Album Reviews

Cassius – Dreems

(Justice / Love Supreme) UK release date: 21 June 2019


Cassius - Dreems As tributes roll in for Philippe Zdar, the member of Cassius who died a few days prior, it’s hard not to conclude that he was more than a little underrated in life. Cassius never rode French house all the way to the top in the manner of Daft Punk, and Zdar didn’t achieve the pop crossover success that Mirwais did with Madonna, instead working with artists like Beastie Boys and Phoenix and building up a more eclectic ouvre. But death is as good a time as any for reappraisals, and Cassius’ new album Dreems delivers plenty of food for thought with infectious house grooves and pop leanings.

The album is almost entirely mixed and designed for such seamless transitions that examining the first half as individual songs has dubious merit. Fame, however, stands out with swooning vocals and a somewhat anxious groove, as done the opening track’s big piano notes. Rock Non Stop takes things right back to the ’90s, featuring a repetitive vocal hook and chords reminiscent of Marshall Jefferson’s Move Your Body, while Cause oui! keeps these vibes going with a free-associative Mike D verse (“I like Liza Minnelli / not Gaga, don’t tell me / that douchebag Martin Shkreli / like Putin, go bankrupt”)

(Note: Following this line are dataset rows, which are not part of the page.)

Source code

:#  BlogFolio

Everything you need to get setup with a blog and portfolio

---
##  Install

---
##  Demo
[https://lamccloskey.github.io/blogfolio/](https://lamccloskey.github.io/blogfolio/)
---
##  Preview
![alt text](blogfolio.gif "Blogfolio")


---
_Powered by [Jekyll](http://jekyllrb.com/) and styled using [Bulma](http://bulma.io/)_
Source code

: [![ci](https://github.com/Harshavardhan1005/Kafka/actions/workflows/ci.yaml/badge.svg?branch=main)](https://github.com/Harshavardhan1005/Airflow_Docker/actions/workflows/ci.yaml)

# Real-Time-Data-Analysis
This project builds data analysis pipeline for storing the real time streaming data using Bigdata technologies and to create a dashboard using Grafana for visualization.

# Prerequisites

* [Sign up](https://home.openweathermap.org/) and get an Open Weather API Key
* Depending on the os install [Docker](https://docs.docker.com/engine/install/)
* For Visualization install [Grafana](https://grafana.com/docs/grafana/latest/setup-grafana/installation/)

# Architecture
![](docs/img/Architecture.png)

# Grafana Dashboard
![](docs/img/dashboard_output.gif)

The second half of the album contains more standalone tracks and more stylistic variation. W18 is a very impressive update of their 2002 track I’m A Woman. Calliope takes a jittering, syncopated synth figure and loops it over and over to hypnotic effect as a gummy bassline accompanies, while the title track features suitably dreamy (or dreemy) vocals and a mid-tempo beat that is very contemporary in its ’80s nostalgia. The album then ends as grandly as it begins, the plodding beat of Walking In The Sunshine providing an anthemic quality to the shimmering synth chords and Owlle’s impassioned vocals.

Dreems is not a perfect album – too much of the opening stretch is spent in a transitory stage between one interesting moment and another – but it is sequenced with remarkable attention to detail for a very cohesive 50-minute experience. This album has been confirmed as the last Cassius project, and its release comes at the worst possible time for Zdar’s creative partner Boom Bass, but hopefully he can gain some solace from people’s enjoyment of this work, a testament to their freewheeling style and and sense of fun which has lasted through the decades.